The Scavino family owns 30 hectares entirely in the Barolo area and vinifies grapes from their own vineyards located in the villages of Castiglione Falletto, Barolo, La Morra, Novello, Serralunga d’Alba, Verduno, Roddi and Monforte d’Alba.
The approach to both viticulture and winemaking is scrupulous, respectful and is aimed at preserving and therefore enhancing the expression and peculiarities of each vineyard in the wines.
Responsible for some of the most elegant and age-worthy wines in the world, Nebbiolo, named for the ubiquitous autumnal fog (called nebbia in Italian), is the star variety of northern Italy’s Piedmont region. Grown throughout the area, as well as in the neighboring Valle d’Aosta and Valtellina, it reaches its highest potential in the Piedmontese villages of Barolo, Barbaresco and Roero. Outside of Italy, growers are still very much in the experimentation stage but some success has been achieved in parts of California. Somm Secret—If you’re new to Nebbiolo, start with a charming, wallet-friendly, early-drinking Langhe Nebbiolo or Nebbiolo d'Alba.
The center of the production of the world’s most exclusive and age-worthy red wines made from Nebbiolo, the Barolo wine region includes five core townships: La Morra, Monforte d’Alba, Serralunga d’Alba, Castiglione Falletto and the Barolo village itself, as well as a few outlying villages. The landscape of Barolo, characterized by prominent and castle-topped hills, is full of history and romance centered on the Nebbiolo grape. Its wines, with the signature “tar and roses” aromas, have a deceptively light garnet color but full presence on the palate and plenty of tannins and acidity. In a well-made Barolo wine, one can expect to find complexity and good evolution with notes of, for example, strawberry, cherry, plum, leather, truffle, anise, fresh and dried herbs, tobacco and violets.
There are two predominant soil types here, which distinguish Barolo from the lesser surrounding areas. Compact and fertile Tortonian sandy marls define the vineyards farthest west and at higher elevations. Typically the Barolo wines coming from this side, from La Morra and Barolo, can be approachable relatively early on in their evolution and represent the “feminine” side of Barolo, often closer in style to Barbaresco with elegant perfume and fresh fruit.

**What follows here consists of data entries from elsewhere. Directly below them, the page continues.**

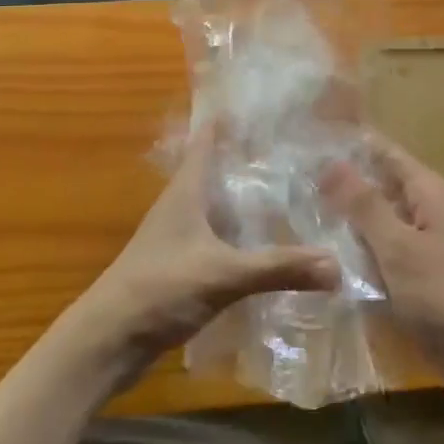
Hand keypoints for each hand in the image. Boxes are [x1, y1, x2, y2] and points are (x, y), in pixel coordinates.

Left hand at [65, 132, 340, 383]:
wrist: (107, 342)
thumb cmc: (159, 289)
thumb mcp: (223, 274)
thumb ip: (278, 268)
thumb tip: (337, 264)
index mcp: (187, 190)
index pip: (208, 138)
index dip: (231, 118)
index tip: (264, 101)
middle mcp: (182, 205)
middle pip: (218, 169)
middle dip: (250, 157)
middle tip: (296, 146)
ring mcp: (180, 237)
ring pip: (220, 206)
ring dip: (247, 198)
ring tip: (291, 191)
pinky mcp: (181, 267)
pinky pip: (219, 239)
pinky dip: (242, 236)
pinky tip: (268, 247)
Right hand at [322, 135, 443, 409]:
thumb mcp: (398, 246)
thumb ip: (363, 204)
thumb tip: (329, 161)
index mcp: (428, 192)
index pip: (383, 152)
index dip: (349, 142)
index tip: (307, 139)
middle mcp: (427, 211)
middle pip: (378, 186)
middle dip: (341, 184)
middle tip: (291, 181)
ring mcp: (424, 246)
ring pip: (377, 222)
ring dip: (346, 222)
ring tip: (297, 216)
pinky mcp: (419, 278)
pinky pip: (382, 254)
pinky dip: (359, 254)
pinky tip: (325, 259)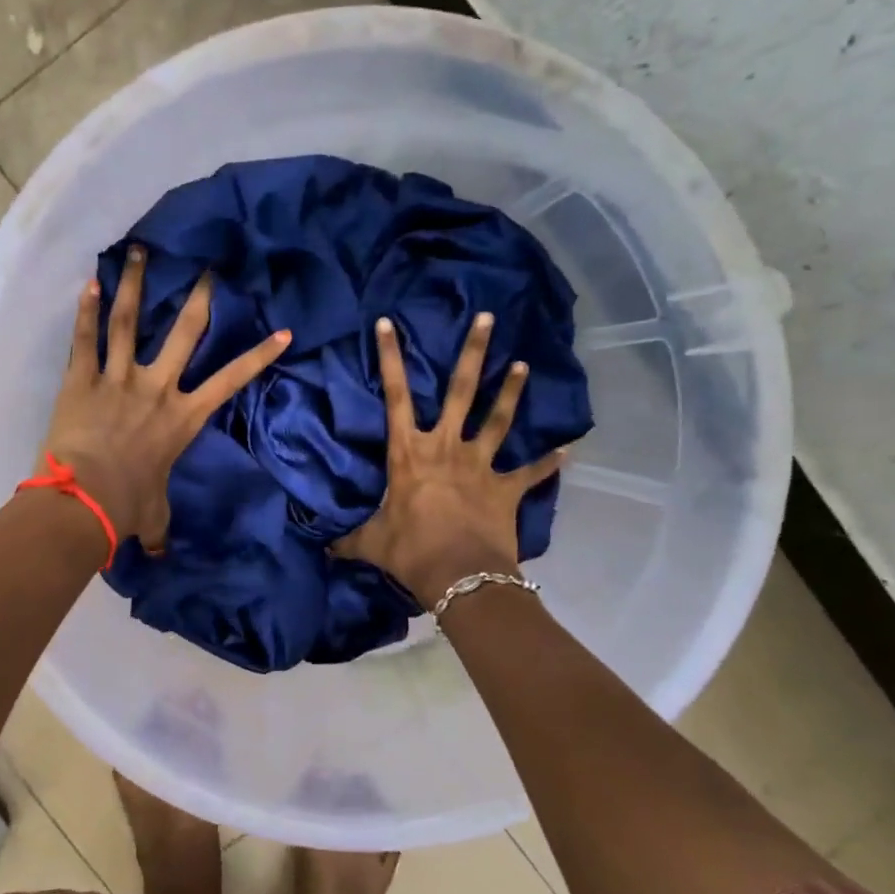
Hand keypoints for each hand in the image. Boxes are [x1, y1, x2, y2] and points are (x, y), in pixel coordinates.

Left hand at [40, 244, 290, 548]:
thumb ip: (160, 527)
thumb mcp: (154, 515)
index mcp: (183, 417)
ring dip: (137, 285)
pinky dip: (85, 310)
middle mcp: (157, 387)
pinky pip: (85, 339)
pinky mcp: (83, 379)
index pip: (232, 380)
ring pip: (130, 322)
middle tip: (209, 267)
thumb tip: (162, 554)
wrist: (86, 498)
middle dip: (201, 298)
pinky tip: (89, 282)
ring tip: (140, 252)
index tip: (283, 330)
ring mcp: (119, 378)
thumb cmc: (128, 506)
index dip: (259, 355)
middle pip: (185, 333)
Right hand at [335, 311, 569, 605]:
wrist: (461, 575)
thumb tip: (326, 549)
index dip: (389, 358)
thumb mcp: (370, 543)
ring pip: (499, 418)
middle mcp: (447, 447)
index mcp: (409, 453)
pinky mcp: (506, 488)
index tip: (388, 324)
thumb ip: (349, 540)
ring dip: (511, 391)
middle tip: (486, 317)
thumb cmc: (410, 551)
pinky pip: (531, 472)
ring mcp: (481, 464)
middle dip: (472, 352)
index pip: (395, 396)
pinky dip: (549, 462)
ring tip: (524, 364)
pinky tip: (568, 450)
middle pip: (461, 391)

On the eastern side of the Barolo wine region, Helvetian soils of compressed sandstone and chalks are less fertile, producing wines with intense body, power and structured tannins. This more “masculine” style comes from Monforte d’Alba and Serralunga d’Alba. The township of Castiglione Falletto covers a spine with both soil types.
The best Barolo wines need 10-15 years before they are ready to drink, and can further age for several decades.